I loro “cugini” Modena City Ramblers ne hanno parlato nella loro celebre “Cento passi”, dedicata alla tragica vicenda di Peppino Impastato:
Era la notte buia dello Stato Italiano, quella del nove maggio settantotto. La notte di via Caetani, del corpo di Aldo Moro, l'alba dei funerali di uno stato.

Un capitolo a parte merita la recente opera elettronica di Blak Saagan, nome d'arte del compositore veneziano Samuele Gottardello che ha intitolato il nuovo album “Se ci fosse la luce sarebbe bellissimo”, da una frase estrapolata dalle lettere che Aldo Moro spedì alla moglie durante la sua carcerazione ad opera delle Brigate Rosse, in cui ogni canzone ha un titolo che si collega alla vicenda dello statista della DC, da “Dentro la prigione del popolo” a “E lo spettro disse Gradoli”.

Anche i Virginiana Miller scrissero di quelle storie in “Anni di piombo”.
“In quella vicenda ci siamo giocati il futuro del Paese. Che se non ci fosse stato il rapimento Moro, con quell’epilogo atroce, il Paese oggi oggi sarebbe diverso. Avremmo anche una sinistra diversa, con idee più chiare e moderne, consolidate in una pratica di governo più rodata negli anni. Credo che se ti interessa il presente, ed è di questo che in fondo si parla, tu non possa non farti delle domande su quel che fu in gioco allora. Gli anni di piombo congelarono il Paese in una morsa asfittica: adesso paghiamo il conto della nostra arretratezza. La canzone è dedicata ai Padri.
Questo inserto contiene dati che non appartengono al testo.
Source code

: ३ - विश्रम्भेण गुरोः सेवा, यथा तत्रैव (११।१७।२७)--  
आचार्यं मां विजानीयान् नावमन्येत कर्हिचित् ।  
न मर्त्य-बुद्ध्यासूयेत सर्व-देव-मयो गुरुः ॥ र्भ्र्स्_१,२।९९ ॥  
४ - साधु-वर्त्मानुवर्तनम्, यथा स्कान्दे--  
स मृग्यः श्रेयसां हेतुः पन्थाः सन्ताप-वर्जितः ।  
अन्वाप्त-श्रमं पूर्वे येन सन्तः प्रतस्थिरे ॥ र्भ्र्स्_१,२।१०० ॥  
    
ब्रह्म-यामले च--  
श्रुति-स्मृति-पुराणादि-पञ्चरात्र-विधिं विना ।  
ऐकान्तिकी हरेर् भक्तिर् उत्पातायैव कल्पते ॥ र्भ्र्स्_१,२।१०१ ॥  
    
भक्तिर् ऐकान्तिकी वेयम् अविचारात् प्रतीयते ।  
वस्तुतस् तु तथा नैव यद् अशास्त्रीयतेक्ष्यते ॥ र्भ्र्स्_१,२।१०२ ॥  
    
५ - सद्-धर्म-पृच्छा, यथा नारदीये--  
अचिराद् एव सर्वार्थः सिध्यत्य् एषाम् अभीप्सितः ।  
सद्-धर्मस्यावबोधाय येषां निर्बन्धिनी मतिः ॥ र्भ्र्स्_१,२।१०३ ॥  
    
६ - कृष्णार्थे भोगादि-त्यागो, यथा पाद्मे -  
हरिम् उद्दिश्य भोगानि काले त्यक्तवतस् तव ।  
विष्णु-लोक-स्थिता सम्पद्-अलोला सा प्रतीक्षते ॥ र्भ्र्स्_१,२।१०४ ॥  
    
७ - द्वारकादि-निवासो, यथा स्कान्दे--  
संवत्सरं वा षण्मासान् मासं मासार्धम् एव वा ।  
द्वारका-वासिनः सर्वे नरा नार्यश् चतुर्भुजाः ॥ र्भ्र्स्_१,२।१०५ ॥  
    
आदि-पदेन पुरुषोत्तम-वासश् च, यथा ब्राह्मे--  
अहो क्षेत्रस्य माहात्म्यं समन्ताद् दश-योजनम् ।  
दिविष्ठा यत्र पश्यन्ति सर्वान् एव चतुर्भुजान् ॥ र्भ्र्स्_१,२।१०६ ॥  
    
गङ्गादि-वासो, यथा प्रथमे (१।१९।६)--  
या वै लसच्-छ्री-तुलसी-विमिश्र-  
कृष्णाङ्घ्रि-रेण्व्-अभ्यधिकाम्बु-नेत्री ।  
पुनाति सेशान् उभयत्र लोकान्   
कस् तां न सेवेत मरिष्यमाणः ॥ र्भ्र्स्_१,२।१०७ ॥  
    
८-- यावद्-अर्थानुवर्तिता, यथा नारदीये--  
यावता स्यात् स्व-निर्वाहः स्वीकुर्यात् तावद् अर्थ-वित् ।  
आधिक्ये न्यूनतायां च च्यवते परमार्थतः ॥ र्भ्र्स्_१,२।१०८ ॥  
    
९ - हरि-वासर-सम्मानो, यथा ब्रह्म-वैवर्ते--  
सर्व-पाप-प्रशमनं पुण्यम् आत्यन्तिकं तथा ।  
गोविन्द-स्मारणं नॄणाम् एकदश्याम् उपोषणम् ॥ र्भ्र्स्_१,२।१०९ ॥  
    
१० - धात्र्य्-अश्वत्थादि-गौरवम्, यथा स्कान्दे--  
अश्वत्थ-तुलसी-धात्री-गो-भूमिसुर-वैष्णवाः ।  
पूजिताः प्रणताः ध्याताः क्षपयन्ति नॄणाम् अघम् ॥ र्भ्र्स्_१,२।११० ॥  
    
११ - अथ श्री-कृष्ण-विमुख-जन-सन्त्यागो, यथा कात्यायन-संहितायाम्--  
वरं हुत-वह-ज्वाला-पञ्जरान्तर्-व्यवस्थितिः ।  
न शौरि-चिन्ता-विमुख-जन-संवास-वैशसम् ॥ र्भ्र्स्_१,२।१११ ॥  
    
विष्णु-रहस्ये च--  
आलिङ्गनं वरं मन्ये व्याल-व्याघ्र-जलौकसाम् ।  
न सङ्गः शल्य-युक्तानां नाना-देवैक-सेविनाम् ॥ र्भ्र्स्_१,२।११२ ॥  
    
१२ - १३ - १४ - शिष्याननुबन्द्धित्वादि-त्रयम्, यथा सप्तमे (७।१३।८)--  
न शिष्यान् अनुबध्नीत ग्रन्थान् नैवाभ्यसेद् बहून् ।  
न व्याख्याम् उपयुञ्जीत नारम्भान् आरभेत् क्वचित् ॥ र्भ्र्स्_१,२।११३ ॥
Moro fu uno di questi padri di cui la nostra società è tragicamente orfana e di cui pure c’è ancora un disperato bisogno”.

Ritengo sia sufficiente la lettura degli approfondimenti in musica citati per comprendere come si possa affrontare un tema così lacerante, divisivo, decisivo, quanto difficile e impegnativo per la storia italiana, con intelligenza e competenza, senza ricorrere a superficiali e impalpabili provocazioni su argomenti così seri.
Evidentemente non alla portata di tutti.
Sicuramente non per chi ha deciso di speculare in un modo che possiamo bonariamente definire ingenuo e che si spera sia solo frutto di mancanza di conoscenza e cultura.
A cui si può rimediare con un libro di storia.